Pyruvate attenuates the anti-neoplastic effect of carnosine independently from oxidative phosphorylation
Abstract
Here, we investigated whether the anti-neoplastic effects of carnosine, which inhibits glycolytic ATP production, could be counteracted by ATP generation through oxidative phosphorylation driven by pyruvate. To test this, glioblastoma cells were cultured in media supplemented with glucose, galactose, or pyruvate, with or without carnosine. CPI-613 was used to block pyruvate entry into the tricarboxylic acid (TCA) cycle, while 2,4-dinitrophenol was applied to inhibit oxidative phosphorylation. Cell-based assays and histochemical analyses were conducted to assess energy metabolism and cell viability.
Measurements of ATP in cell lysates and dehydrogenase activity in live cells showed a significant reduction in viability under carnosine treatment when cells were provided with glucose or galactose.
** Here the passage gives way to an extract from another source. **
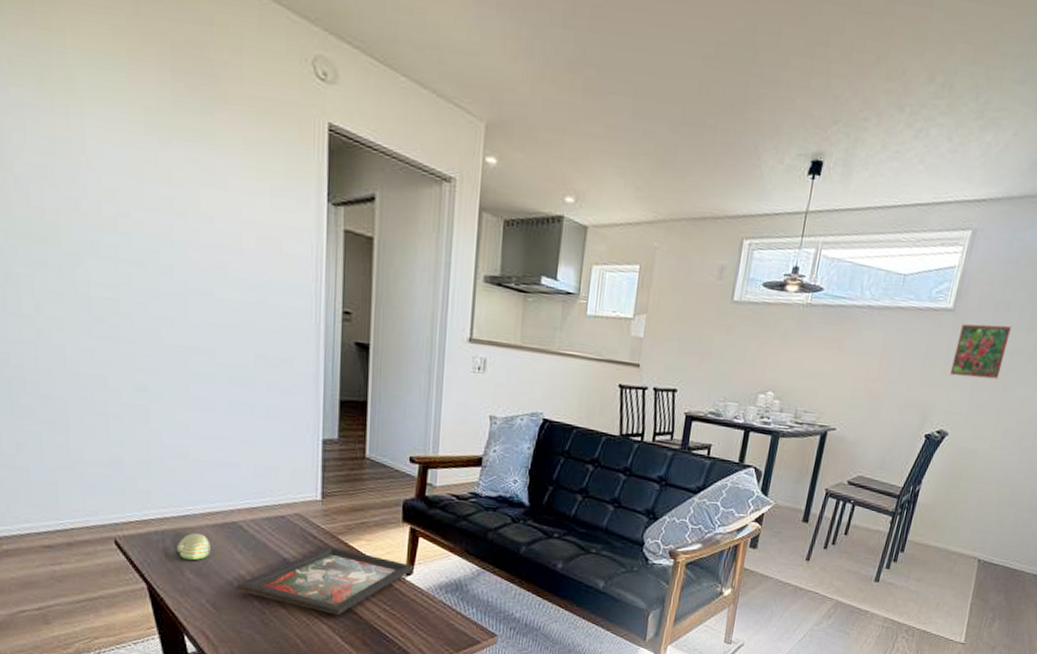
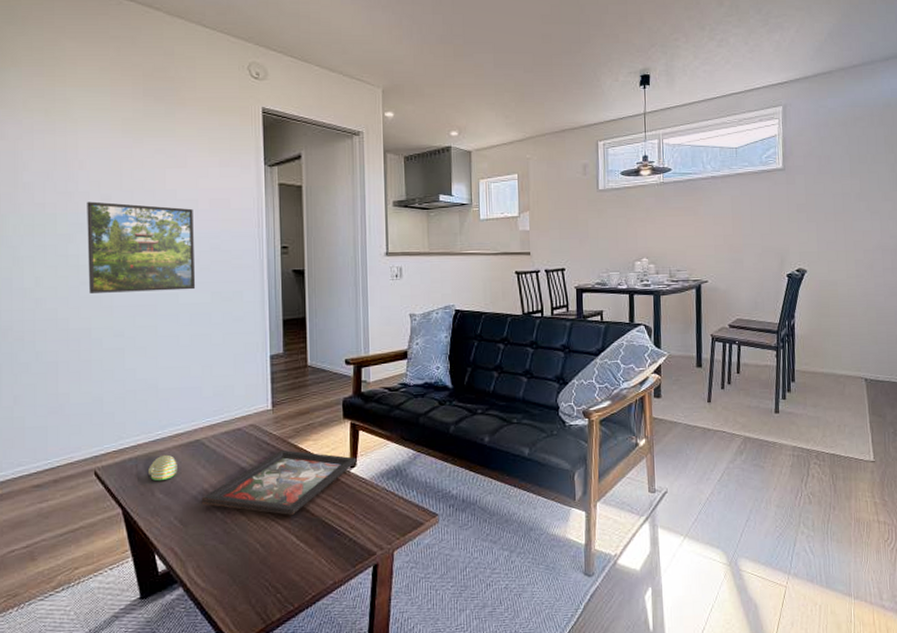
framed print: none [99,214,236,348] -> present [87,201,196,293]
However, this effect was not observed in the presence of pyruvate. The viability of cells cultured with pyruvate was reduced by CPI-613 and 2,4-dinitrophenol, whereas no such impact was observed in glucose-supplemented conditions. Furthermore, carnosine did not affect cell viability in the presence of both glucose and pyruvate, even when oxidative phosphorylation and the TCA cycle were inhibited by 2,4-dinitrophenol or CPI-613.
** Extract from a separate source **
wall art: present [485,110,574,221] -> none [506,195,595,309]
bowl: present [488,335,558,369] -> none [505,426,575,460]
In summary, glioblastoma cells can generate ATP from pyruvate via the TCA cycle and oxidative phosphorylation when glycolytic substrates are absent. Moreover, pyruvate mitigates the anti-neoplastic action of carnosine, Devimistat even when ATP production through the TCA cycle and oxidative phosphorylation is inhibited. Additionally, our findings suggest that carnosine suppresses TCA cycle activity, while 2,4-dinitrophenol enhances glycolytic ATP production.